TASK INPUT —

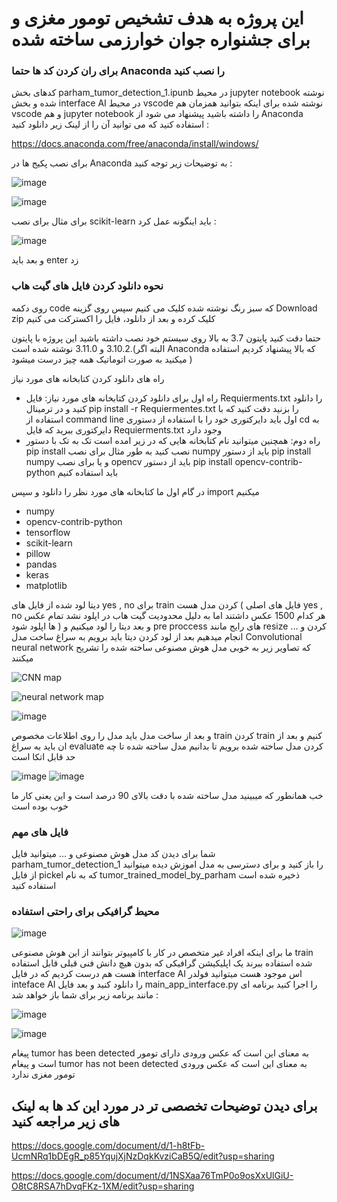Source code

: # این پروژه به هدف  تشخیص تومور مغزی و برای جشنواره جوان خوارزمی ساخته شده
### برای ران کردن کد ها حتما Anaconda را نصب کنید 
کدهای بخش parham_tumor_detection_1.ipunb در محیط jupyter notebook  نوشته شده و  بخش interface AI در محیط vscode نوشته شده برای اینکه بتوانید همزمان هم vscode و هم jupyter notebook را داشته باشید پیشنهاد می شود از Anaconda استفاده کنید که می توانید آن را از لینک زیر دانلود کنید :

https://docs.anaconda.com/free/anaconda/install/windows/

برای نصب پکیج ها در  Anaconda به توضیحات زیر توجه کنید  :

![image](https://github.com/parhambt/MRI-brain-tumor-detection/assets/124530126/f8e823bb-fe05-423b-8bd0-ca934fd3aed6)



![image](https://github.com/parhambt/MRI-brain-tumor-detection/assets/124530126/41d1127b-48c2-4537-b754-c950316b428b)



برای مثال برای نصب scikit-learn باید اینگونه عمل کرد : 


![image](https://github.com/parhambt/MRI-brain-tumor-detection/assets/124530126/51b17bb6-dd01-4886-85ef-df3373ab482c)


و بعد باید enter زد 

### نحوه دانلود کردن فایل های گیت هاب
روی دکمه code که سبز رنگ نوشته شده کلیک می کنیم سپس روی گزینه Download zip کلیک کرده و بعد از دانلود، فایل را اکسترکت می کنیم

حتما دقت کنید پایتون 3.7 به بالا روی سیستم خود نصب داشته باشید این پروژه با پایتون 3.10.2 و 3.11.0 نوشته شده است.(البته اگر Anaconda که بالا پیشنهاد کردیم استفاده میکنید به صورت اتوماتیک همه چیز درست میشود )

راه های دانلود کردن کتابخانه های مورد نیاز 

- راه اول برای دانلود کردن کتابخانه های مورد نیاز: فایل Requierments.txt را دانلود کنید و در ترمینال pip install -r Requiermentes.txt را بزنید دقت کنید که با استفاده از command line اول باید دایرکتوری خود را با استفاده از دستوری cd به دایرکتوری ببرید که فایل Requierments.txt وجود دارد
- راه دوم: همچنین میتوانید نام کتابخانه هایی که در زیر امده است تک به تک با دستور pip install نصب کنید به طور مثال برای نصب numpy باید از دستور pip install numpy و یا برای نصب opencv باید از دستور  pip install opencv-contrib-python باید استفاده کنیم

  
در گام اول ما کتابخانه های مورد نظر را دانلود و سپس import میکنیم



- numpy
- opencv-contrib-python
- tensorflow
- scikit-learn
- pillow
- pandas
- keras
- matplotlib


دیتا لود شده از فایل های yes , no برای train کردن مدل هست ( فایل های اصلی yes , no  هر کدام 1500 عکس داشتند اما به دلیل محدودیت گیت هاب در اپلود نشد تمام عکس ها اپلود شود )
و بعد دیتا را لود میکنیم و pre proccess های رایج مانند resize کردن و ... انجام میدهیم 
بعد از لود کردن دیتا باید برویم به سراغ ساخت مدل Convolutional neural network که تصاویر زیر به خوبی مدل هوش مصنوعی ساخته شده را تشریح میکنند 


![CNN map](https://github.com/parhambt/MRI-brain-tumor-detection/assets/124530126/d0ecb921-5afe-48a0-b4ba-932eaf0c9776)

![neural network map](https://github.com/parhambt/MRI-brain-tumor-detection/assets/124530126/9f178897-88a9-4b66-9055-365bcdbd9ad9)

![image](https://github.com/parhambt/MRI-brain-tumor-detection/assets/124530126/75ef7ce4-8207-4f68-8b88-872dcd663f94)


و بعد از ساخت مدل باید مدل را روی اطلاعات مخصوص train کردن train کنیم و بعد از ان باید به سراغ evaluate کردن مدل ساخته شده برویم تا بدانیم مدل ساخته شده تا چه حد قابل اتکا است

![image](https://github.com/parhambt/MRI-brain-tumor-detection/assets/124530126/e0c0749c-1694-4ddf-88aa-033d31fdb411)
![image](https://github.com/parhambt/MRI-brain-tumor-detection/assets/124530126/dcba4755-928c-4263-9938-5eb464c4998f)



خب همانطور که میبینید مدل ساخته شده با دقت بالای 90 درصد است و این یعنی کار ما خوب بوده است 
### فایل های مهم 

شما برای دیدن کد مدل هوش مصنوعی و ... میتوانید فایل parham_tumor_detection_1 را باز کنید و برای دسترسی به مدل اموزش دیده میتوانید از فایل pickel  که به نام tumor_trained_model_by_parham ذخیره شده است استفاده کنید 


### محیط گرافیکی برای راحتی استفاده 


![image](https://github.com/parhambt/MRI-brain-tumor-detection/assets/124530126/c9eca128-9ad8-410b-84cb-96da2c02d9cc)



ما برای اینکه افراد غیر متخصص در کار با کامپیوتر بتوانند از این هوش مصنوعی train شده استفاده ببرند یک اپلیکیشن گرافیکی که بدون هیچ دانش فنی قبلی قابل استفاده هست هم درست کردیم که در فایل interface AI اس
موجود هست میتوانید فولدر inteface AI را دانلود کنید و بعد فایل main_app_interface.py را اجرا کنید برنامه ای مانند برنامه زیر برای شما باز خواهد شد :


![image](https://github.com/parhambt/MRI-brain-tumor-detection/assets/124530126/5f87f43c-552f-477f-92a1-8adcaacfb679)

![image](https://github.com/parhambt/MRI-brain-tumor-detection/assets/124530126/7ee1289f-b6e7-4e09-9a2d-aa76002b0c5e)



پیغام tumor has been detected به معنای این است که عکس ورودی دارای تومور است و پیغام tumor has not been detected به معنای این است که عکس ورودی تومور مغزی ندارد 

## برای دیدن توضیحات تخصصی تر در مورد این کد ها به لینک های زیر مراجعه کنید 

https://docs.google.com/document/d/1-h8tFb-UcmNRq1bDEgR_p85YqujXjNzDqkKvziCaB5Q/edit?usp=sharing


https://docs.google.com/document/d/1NSXaa76TmP0o9osXxUlGiU-O8tC8RSA7hDvqFKz-1XM/edit?usp=sharing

WHAT NEEDS TO BE DONE —
Which lines above hold the string "contrib"? Please copy all of them.

TASK OUTPUT —
- راه دوم: همچنین میتوانید نام کتابخانه هایی که در زیر امده است تک به تک با دستور pip install نصب کنید به طور مثال برای نصب numpy باید از دستور pip install numpy و یا برای نصب opencv باید از دستور  pip install opencv-contrib-python باید استفاده کنیم
- opencv-contrib-python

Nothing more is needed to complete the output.